§ Task instructions: Make an exact transcription of the data below.

(Collected data)
=== Section Start ===

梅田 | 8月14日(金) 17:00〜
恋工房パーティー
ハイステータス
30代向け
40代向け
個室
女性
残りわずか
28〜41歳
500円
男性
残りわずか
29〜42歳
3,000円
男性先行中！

=== Section End ===

§ Task output:
梅田 | 8月14日(金) 17:00〜
恋工房パーティー
ハイステータス
30代向け
40代向け
個室
女性
残りわずか
28〜41歳
500円
男性
残りわずか
29〜42歳
3,000円
男性先行中！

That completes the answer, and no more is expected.